*** Vorliegender Text ***
Journalistin Kübra Gümüşay hat ein Buch geschrieben. Es beschreibt die Sehnsucht, nicht mehr ständig über die eigene Identität sprechen zu müssen.

Kübra Gümüşay möchte gern die Verteidigungshaltung aufgeben können Foto: imago/Jürgen Schwarz

Wenn ich in meiner Geburtsstadt bin, gehe ich gern morgens im Park meiner Kindheit joggen. Von außen betrachtet bin ich dann wahrscheinlich ein mittelalter stämmiger Mann in problematischem Outfit, der etwas für seine Gesundheit tut. Für mich allerdings öffnen sich jedes Mal Welten.

Ich laufe an dem Schreibwarengeschäft vorbei, in dem ich Pelikanfüller und Sammelbildchen gekauft habe, an dem Freibad, wo ich schwimmen gelernt habe, ich passiere den Spielplatz, an dem ich eines Tages plötzlich aus dem Paradies des Kleinkindseins erwachte und zum ersten Mal bewusst „ich“ sagte. Und dieses „Ich“ sah dann irgendwann, dass die alte Gedenksäule, um die ich herum tausendmal Fangen gespielt habe, einem „unermüdlichen Verteidiger des Deutschtums“ gewidmet ist und dass der Hügel, den ich schnaufend mich hinaufwinde, aus Kriegsschutt besteht.
***
→ **Was erwartet wird**: Wiederhole bitte den vorliegenden Text vollständig und wortgetreu. Die anschließenden Daten sind vom Text unabhängiges Material.
*** Bereitgestellte Daten ***
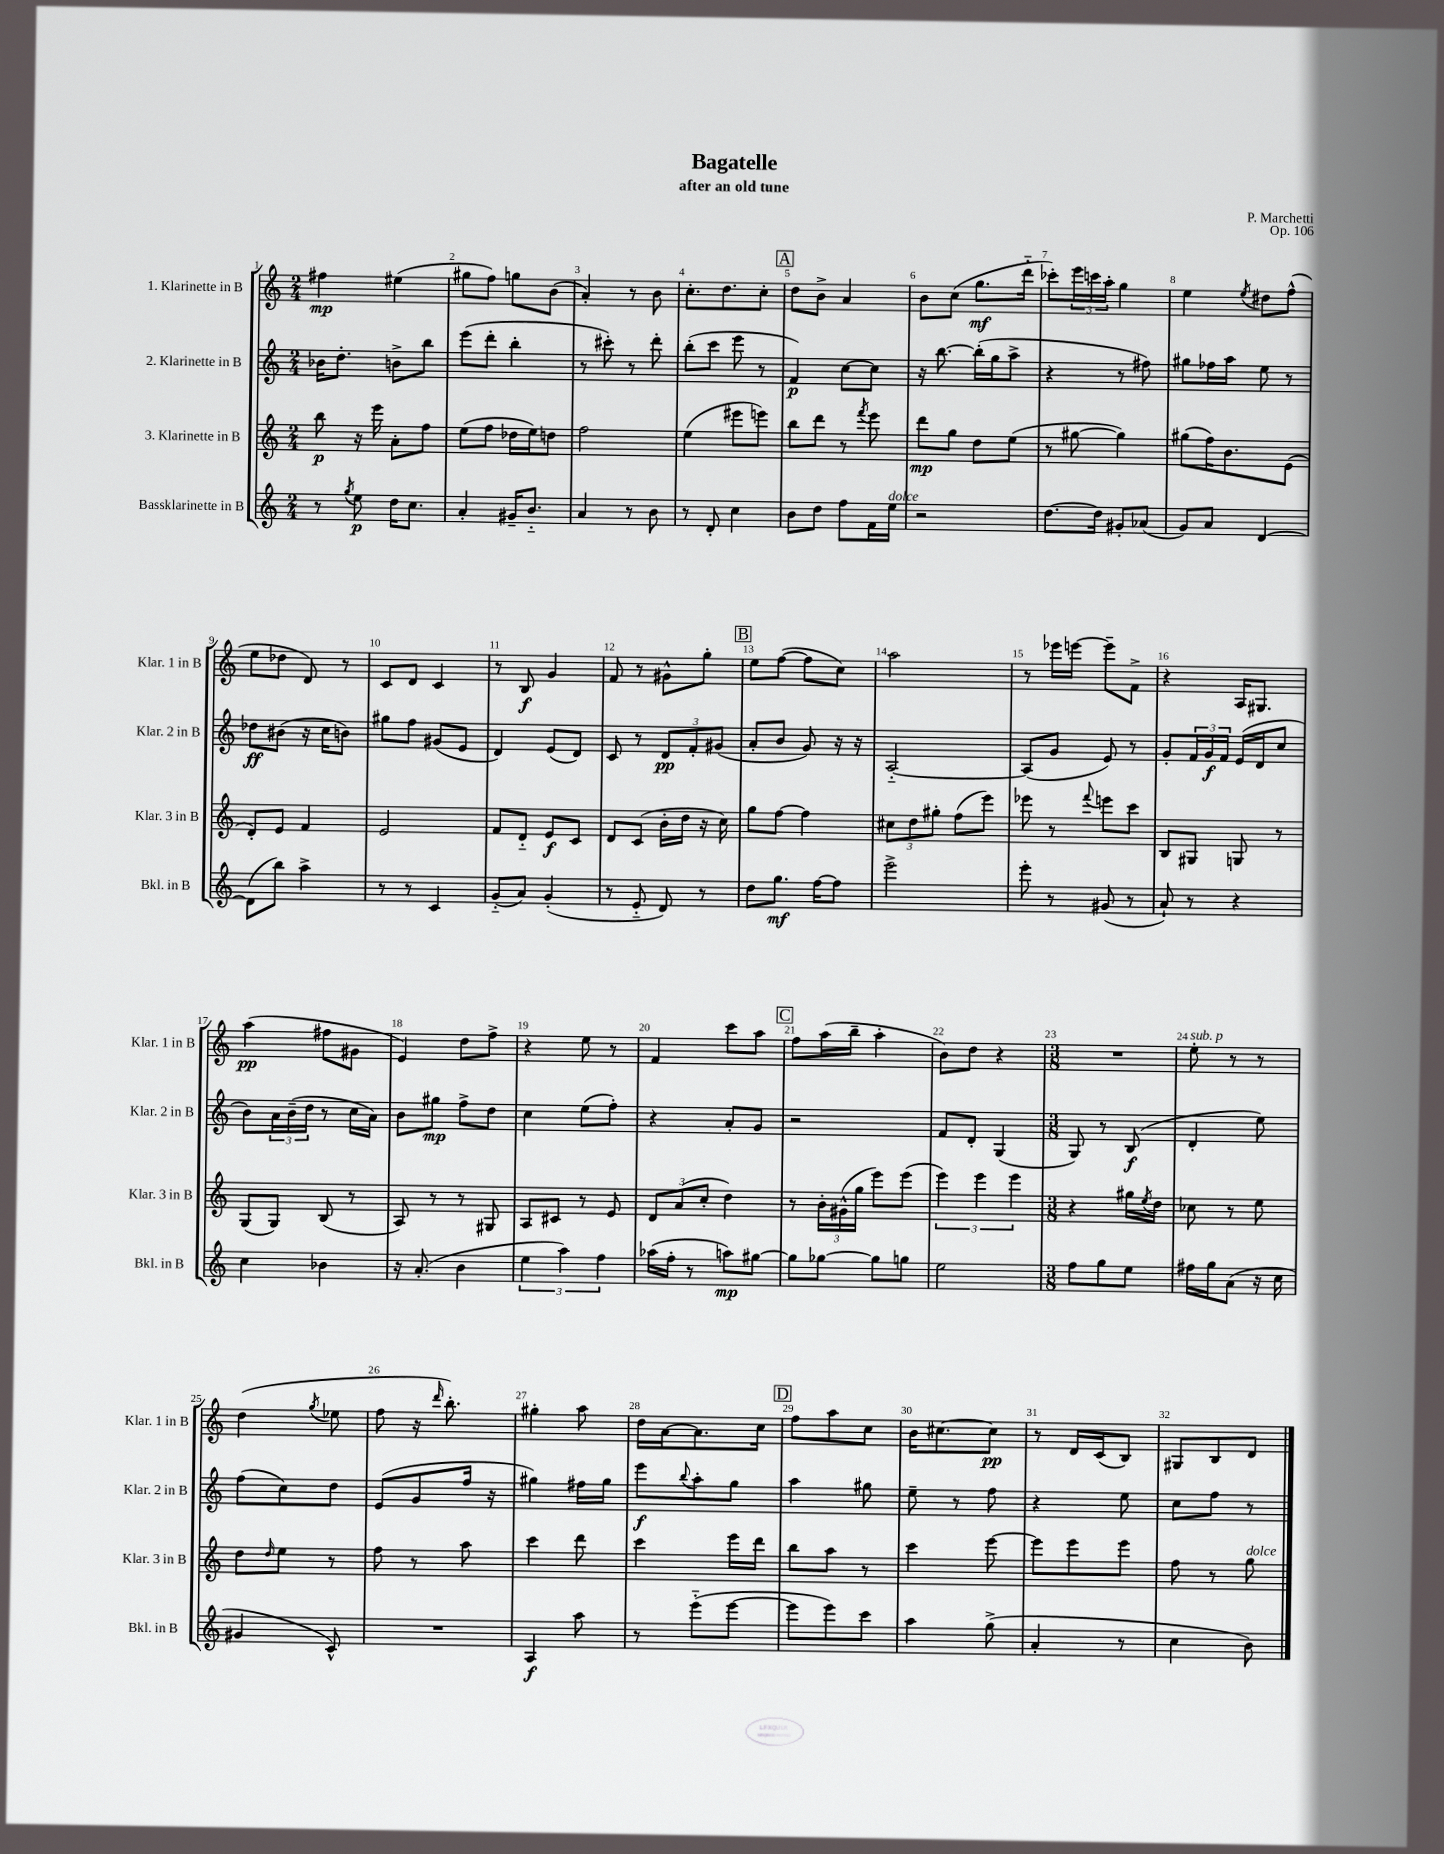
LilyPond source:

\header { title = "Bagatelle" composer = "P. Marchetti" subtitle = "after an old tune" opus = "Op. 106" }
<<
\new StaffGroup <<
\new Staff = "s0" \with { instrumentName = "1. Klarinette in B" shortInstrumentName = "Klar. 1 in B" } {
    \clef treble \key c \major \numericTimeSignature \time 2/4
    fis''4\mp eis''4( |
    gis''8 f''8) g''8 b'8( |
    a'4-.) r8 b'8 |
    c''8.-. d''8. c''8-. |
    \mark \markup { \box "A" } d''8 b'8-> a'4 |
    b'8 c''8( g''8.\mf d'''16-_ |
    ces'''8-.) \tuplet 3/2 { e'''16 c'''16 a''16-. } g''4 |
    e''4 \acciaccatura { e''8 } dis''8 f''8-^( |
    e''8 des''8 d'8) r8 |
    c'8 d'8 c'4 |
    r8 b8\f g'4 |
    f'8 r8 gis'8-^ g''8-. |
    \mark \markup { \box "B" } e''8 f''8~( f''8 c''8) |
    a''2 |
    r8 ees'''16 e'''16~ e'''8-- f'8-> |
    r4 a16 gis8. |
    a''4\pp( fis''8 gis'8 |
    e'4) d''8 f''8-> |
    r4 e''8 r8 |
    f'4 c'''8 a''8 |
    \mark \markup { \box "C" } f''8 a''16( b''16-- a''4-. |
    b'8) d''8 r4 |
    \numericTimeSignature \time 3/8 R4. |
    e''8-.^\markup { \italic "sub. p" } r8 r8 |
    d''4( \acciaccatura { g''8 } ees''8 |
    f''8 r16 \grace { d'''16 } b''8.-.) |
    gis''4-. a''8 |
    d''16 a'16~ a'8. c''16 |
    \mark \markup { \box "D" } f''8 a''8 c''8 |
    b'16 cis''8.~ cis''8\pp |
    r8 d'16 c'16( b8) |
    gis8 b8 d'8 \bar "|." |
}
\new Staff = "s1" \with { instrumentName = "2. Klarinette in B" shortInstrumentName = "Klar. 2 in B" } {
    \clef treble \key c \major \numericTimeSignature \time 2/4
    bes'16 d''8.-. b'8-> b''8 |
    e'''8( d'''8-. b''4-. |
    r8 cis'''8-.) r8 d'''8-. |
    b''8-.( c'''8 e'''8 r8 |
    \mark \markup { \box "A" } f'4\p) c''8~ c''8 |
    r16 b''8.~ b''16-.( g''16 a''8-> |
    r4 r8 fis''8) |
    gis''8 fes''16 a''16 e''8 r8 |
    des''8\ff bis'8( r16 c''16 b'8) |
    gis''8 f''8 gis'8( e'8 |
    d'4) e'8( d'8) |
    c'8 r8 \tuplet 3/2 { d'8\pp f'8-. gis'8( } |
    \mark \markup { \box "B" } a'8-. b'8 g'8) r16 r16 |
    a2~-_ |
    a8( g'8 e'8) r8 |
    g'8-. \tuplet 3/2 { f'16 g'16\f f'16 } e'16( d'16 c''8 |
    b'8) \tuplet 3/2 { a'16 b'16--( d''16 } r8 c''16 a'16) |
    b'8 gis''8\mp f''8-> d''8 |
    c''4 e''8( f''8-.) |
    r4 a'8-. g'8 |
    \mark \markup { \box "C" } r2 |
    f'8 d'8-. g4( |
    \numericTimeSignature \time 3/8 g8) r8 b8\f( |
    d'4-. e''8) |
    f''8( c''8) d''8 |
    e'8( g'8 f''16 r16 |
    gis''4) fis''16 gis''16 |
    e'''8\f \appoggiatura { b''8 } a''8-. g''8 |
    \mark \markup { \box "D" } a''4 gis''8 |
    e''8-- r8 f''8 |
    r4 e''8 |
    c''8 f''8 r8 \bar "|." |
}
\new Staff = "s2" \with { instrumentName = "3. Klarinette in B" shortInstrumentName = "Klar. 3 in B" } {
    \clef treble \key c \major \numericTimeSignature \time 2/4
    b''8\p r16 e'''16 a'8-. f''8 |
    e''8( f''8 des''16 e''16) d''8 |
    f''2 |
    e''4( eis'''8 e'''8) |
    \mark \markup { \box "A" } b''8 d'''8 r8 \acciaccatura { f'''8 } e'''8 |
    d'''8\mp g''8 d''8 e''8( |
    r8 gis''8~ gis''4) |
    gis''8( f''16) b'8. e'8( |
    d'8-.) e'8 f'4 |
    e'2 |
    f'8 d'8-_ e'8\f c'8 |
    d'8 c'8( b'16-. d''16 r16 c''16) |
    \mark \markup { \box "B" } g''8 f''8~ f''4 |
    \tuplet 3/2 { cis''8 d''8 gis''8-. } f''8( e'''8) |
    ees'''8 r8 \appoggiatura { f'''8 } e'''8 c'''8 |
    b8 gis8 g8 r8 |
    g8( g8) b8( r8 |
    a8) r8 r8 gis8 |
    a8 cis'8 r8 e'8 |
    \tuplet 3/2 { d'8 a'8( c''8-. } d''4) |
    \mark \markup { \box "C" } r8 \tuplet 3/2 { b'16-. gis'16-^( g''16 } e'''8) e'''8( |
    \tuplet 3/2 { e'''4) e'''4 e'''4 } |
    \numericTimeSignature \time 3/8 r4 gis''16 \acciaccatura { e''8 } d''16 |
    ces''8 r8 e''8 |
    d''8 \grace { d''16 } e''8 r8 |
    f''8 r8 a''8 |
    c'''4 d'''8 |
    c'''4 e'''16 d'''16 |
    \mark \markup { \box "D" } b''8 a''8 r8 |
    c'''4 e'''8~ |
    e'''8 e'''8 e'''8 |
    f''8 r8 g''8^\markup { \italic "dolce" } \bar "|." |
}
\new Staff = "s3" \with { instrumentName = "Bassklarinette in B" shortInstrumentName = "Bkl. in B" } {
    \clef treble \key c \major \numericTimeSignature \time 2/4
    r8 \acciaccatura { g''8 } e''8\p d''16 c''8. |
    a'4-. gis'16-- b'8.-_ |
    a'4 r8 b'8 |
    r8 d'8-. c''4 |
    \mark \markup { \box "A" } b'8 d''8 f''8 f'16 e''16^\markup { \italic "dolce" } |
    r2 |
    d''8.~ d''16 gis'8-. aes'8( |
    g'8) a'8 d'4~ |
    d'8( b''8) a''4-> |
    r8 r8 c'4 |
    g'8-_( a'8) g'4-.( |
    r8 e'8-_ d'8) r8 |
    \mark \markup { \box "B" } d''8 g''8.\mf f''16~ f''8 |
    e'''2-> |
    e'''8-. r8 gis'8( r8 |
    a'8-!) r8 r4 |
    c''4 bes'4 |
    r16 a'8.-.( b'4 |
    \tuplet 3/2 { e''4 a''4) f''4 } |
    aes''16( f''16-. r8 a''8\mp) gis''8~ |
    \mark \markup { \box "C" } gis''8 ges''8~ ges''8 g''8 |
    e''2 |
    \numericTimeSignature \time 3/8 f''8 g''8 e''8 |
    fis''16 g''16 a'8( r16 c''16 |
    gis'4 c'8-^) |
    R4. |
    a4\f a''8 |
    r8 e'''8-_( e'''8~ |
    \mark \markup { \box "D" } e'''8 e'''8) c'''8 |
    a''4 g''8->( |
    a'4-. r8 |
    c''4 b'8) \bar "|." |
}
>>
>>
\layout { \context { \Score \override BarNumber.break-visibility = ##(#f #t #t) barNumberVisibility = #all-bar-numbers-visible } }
***
→ **Lösung der Aufgabe**:
Journalistin Kübra Gümüşay hat ein Buch geschrieben. Es beschreibt die Sehnsucht, nicht mehr ständig über die eigene Identität sprechen zu müssen.

Kübra Gümüşay möchte gern die Verteidigungshaltung aufgeben können Foto: imago/Jürgen Schwarz

Wenn ich in meiner Geburtsstadt bin, gehe ich gern morgens im Park meiner Kindheit joggen. Von außen betrachtet bin ich dann wahrscheinlich ein mittelalter stämmiger Mann in problematischem Outfit, der etwas für seine Gesundheit tut. Für mich allerdings öffnen sich jedes Mal Welten.

Ich laufe an dem Schreibwarengeschäft vorbei, in dem ich Pelikanfüller und Sammelbildchen gekauft habe, an dem Freibad, wo ich schwimmen gelernt habe, ich passiere den Spielplatz, an dem ich eines Tages plötzlich aus dem Paradies des Kleinkindseins erwachte und zum ersten Mal bewusst „ich“ sagte. Und dieses „Ich“ sah dann irgendwann, dass die alte Gedenksäule, um die ich herum tausendmal Fangen gespielt habe, einem „unermüdlichen Verteidiger des Deutschtums“ gewidmet ist und dass der Hügel, den ich schnaufend mich hinaufwinde, aus Kriegsschutt besteht.